* DIRECTIONS *
The expected output is a copy of every line in the records with the string "between".

Stored records:

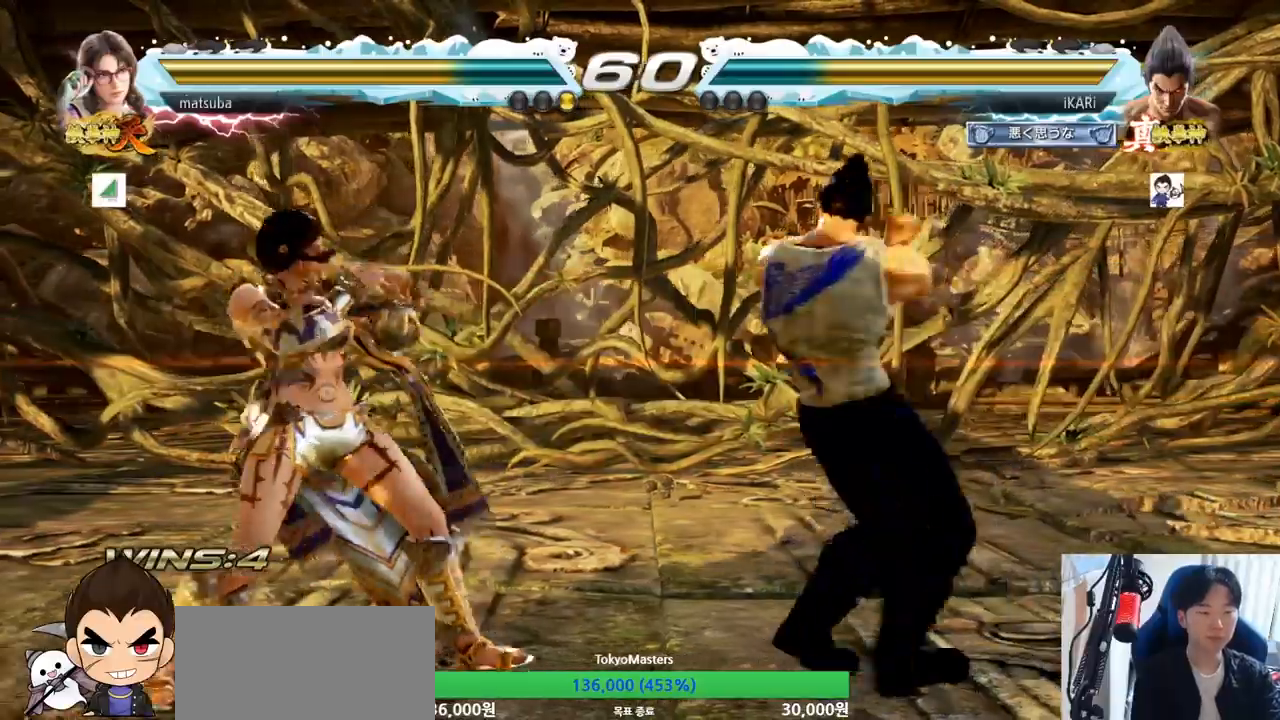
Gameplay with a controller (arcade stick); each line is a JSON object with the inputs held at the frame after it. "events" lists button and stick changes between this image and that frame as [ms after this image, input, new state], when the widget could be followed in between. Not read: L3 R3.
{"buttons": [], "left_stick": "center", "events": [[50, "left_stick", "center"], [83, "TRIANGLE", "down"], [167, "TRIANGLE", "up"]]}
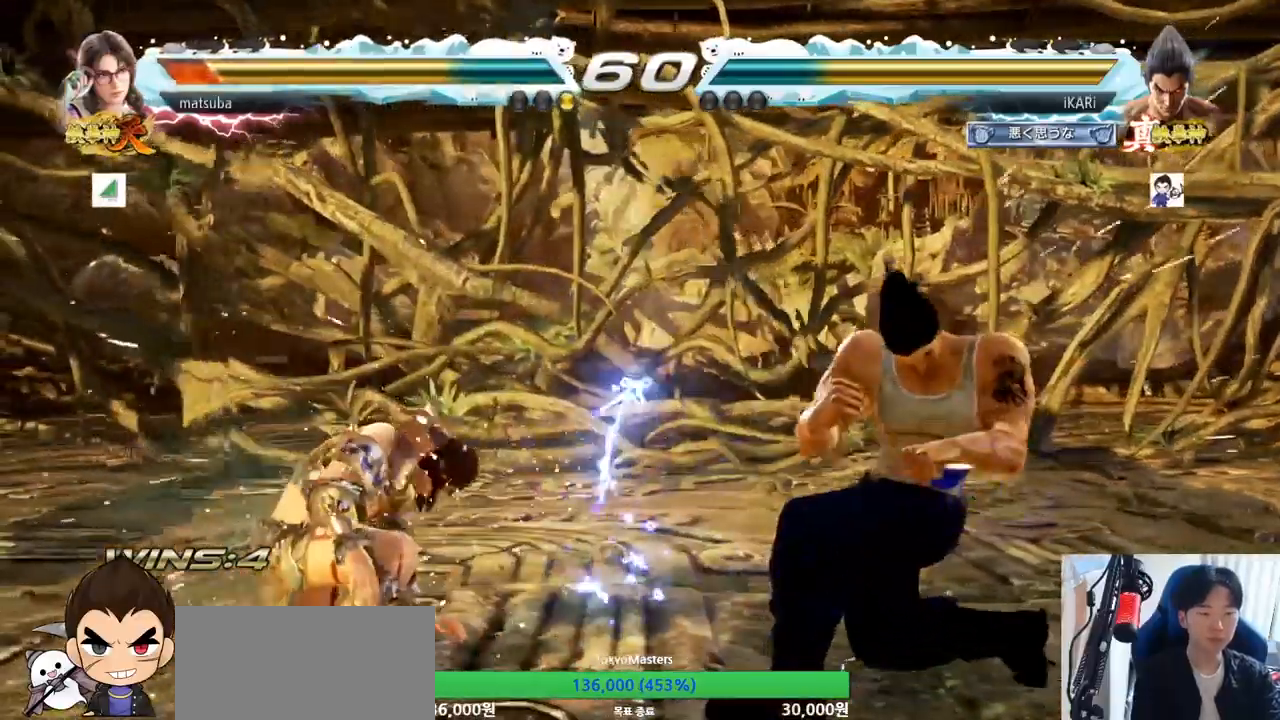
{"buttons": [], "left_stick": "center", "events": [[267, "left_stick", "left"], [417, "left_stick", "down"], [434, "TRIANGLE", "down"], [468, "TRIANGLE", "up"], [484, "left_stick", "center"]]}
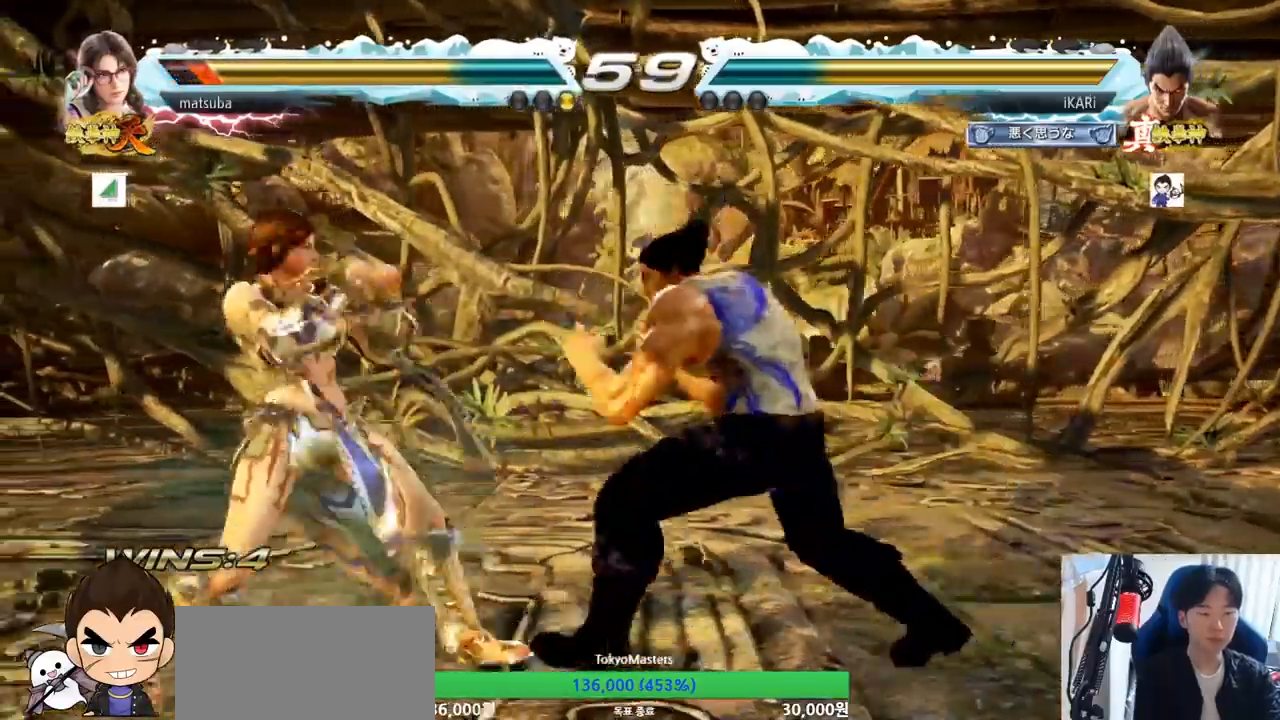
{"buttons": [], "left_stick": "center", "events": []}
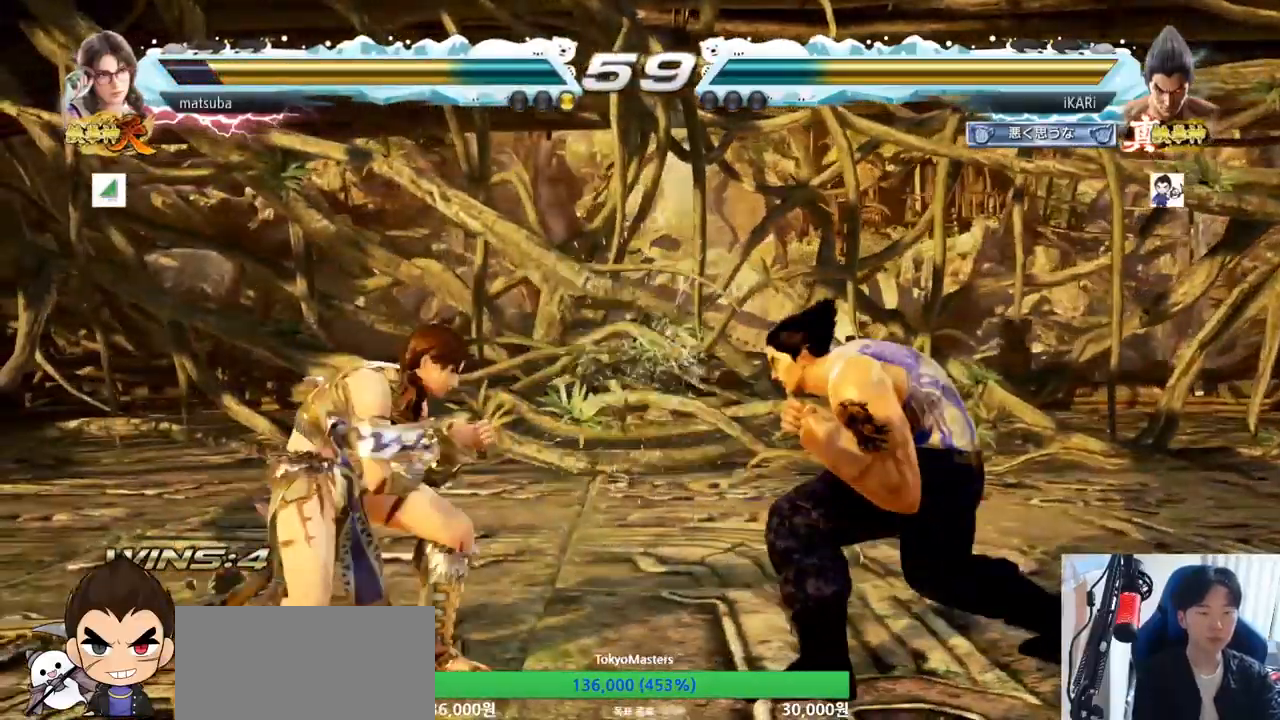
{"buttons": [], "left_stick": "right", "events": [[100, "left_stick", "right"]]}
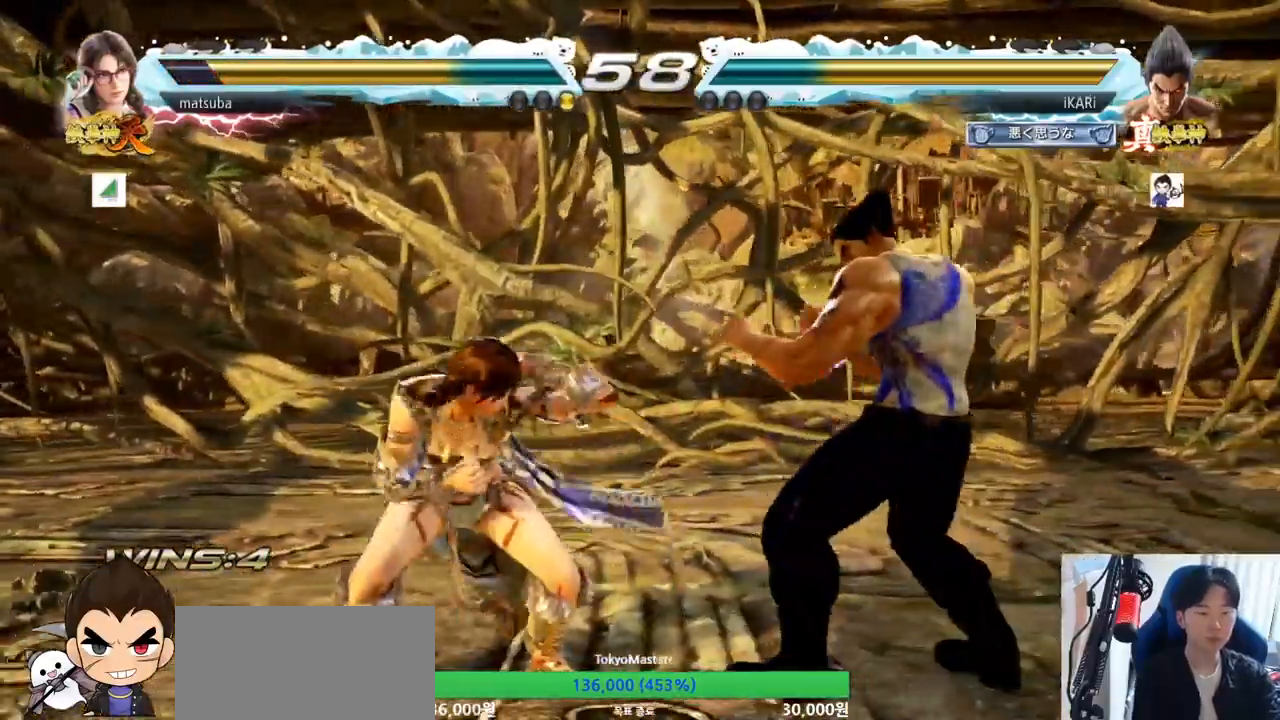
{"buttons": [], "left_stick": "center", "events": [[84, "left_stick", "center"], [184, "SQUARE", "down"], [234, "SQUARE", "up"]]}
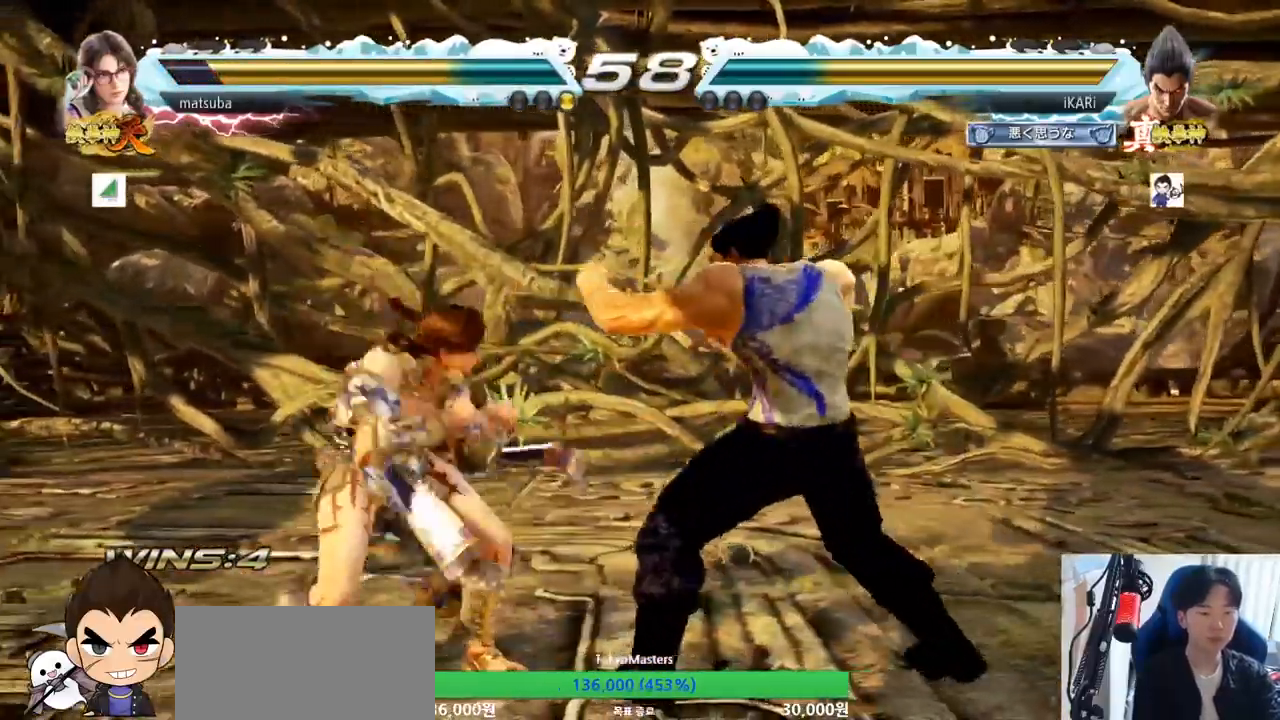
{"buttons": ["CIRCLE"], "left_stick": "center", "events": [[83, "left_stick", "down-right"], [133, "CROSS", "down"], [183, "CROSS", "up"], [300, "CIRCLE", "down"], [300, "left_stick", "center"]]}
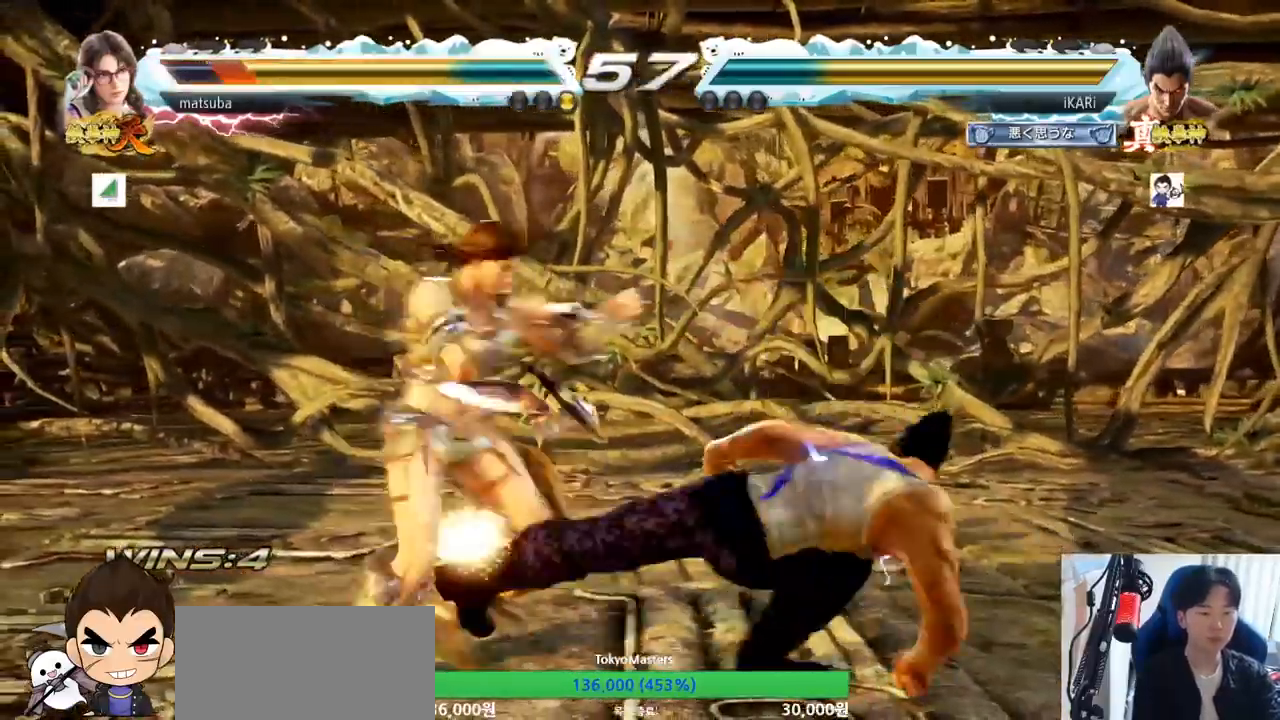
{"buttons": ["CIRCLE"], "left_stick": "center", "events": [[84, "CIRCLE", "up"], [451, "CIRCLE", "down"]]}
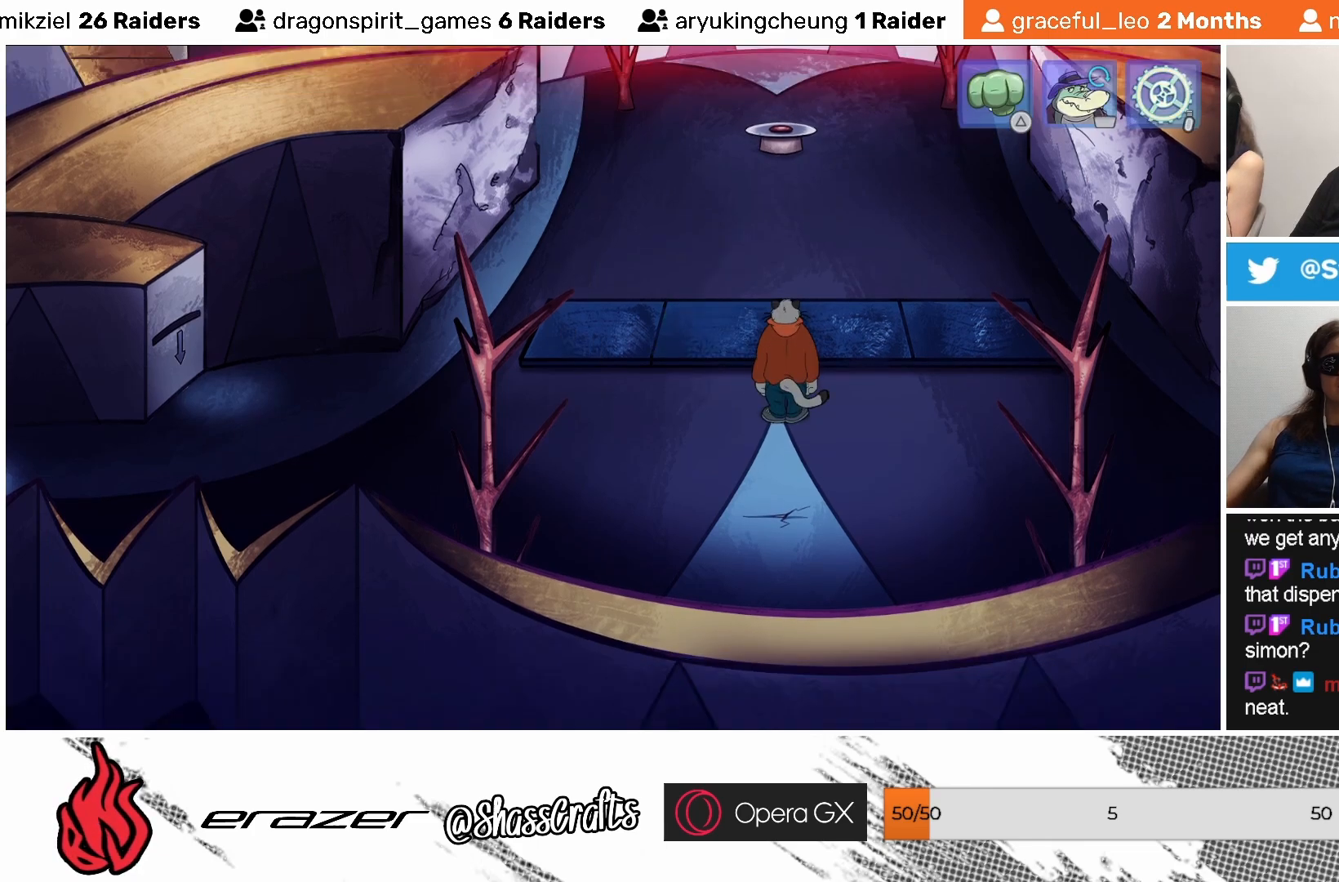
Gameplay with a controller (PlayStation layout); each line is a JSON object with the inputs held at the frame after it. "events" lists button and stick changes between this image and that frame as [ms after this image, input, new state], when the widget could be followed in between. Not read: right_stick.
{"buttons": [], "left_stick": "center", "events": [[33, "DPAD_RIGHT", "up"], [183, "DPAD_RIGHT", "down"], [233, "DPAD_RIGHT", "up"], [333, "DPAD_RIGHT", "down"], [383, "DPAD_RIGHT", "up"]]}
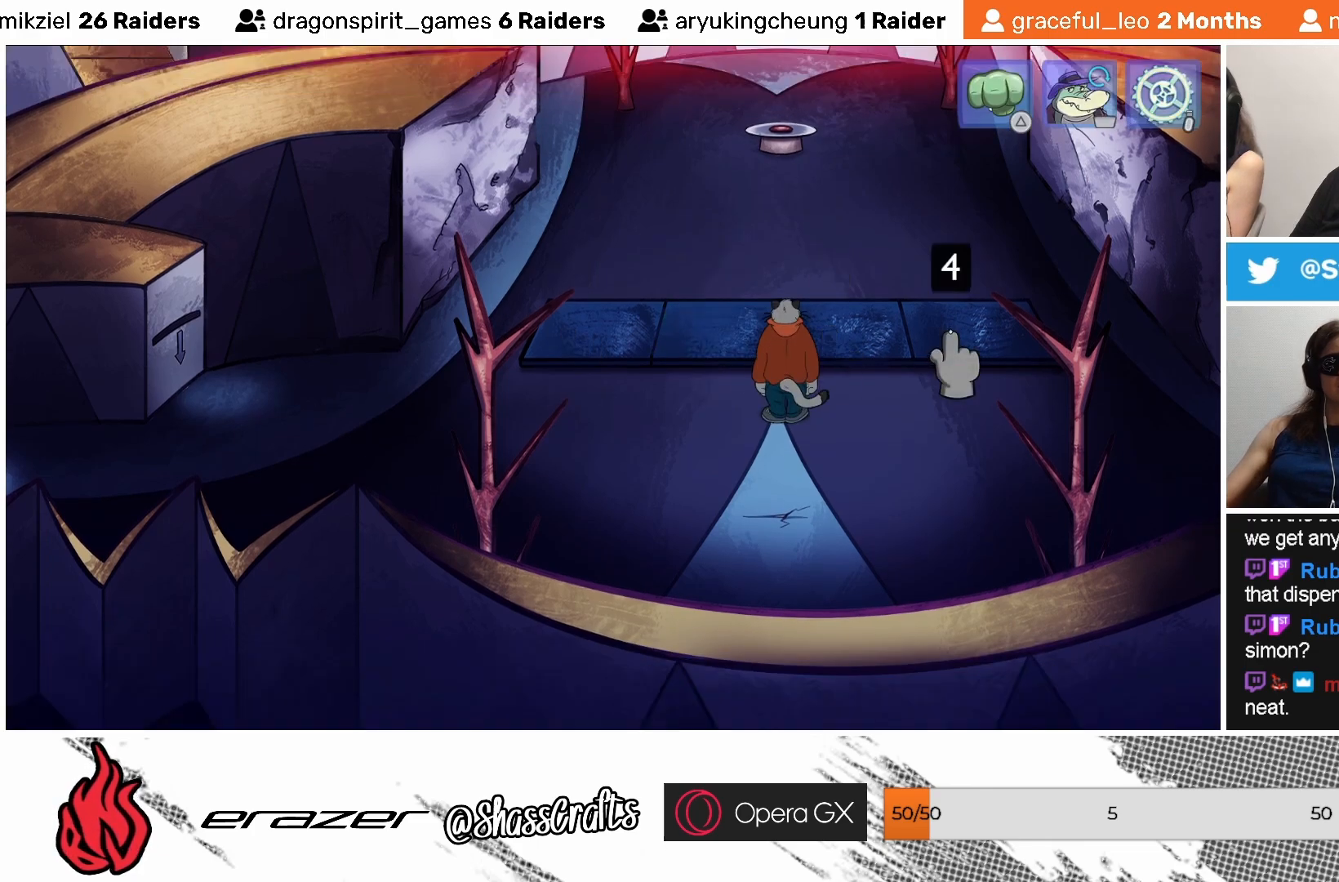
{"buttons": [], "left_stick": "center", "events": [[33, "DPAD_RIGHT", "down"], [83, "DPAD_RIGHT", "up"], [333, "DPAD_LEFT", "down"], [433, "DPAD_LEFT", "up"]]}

* ANSWER SPACE *
Gameplay with a controller (arcade stick); each line is a JSON object with the inputs held at the frame after it. "events" lists button and stick changes between this image and that frame as [ms after this image, input, new state], when the widget could be followed in between. Not read: L3 R3.
Gameplay with a controller (PlayStation layout); each line is a JSON object with the inputs held at the frame after it. "events" lists button and stick changes between this image and that frame as [ms after this image, input, new state], when the widget could be followed in between. Not read: right_stick.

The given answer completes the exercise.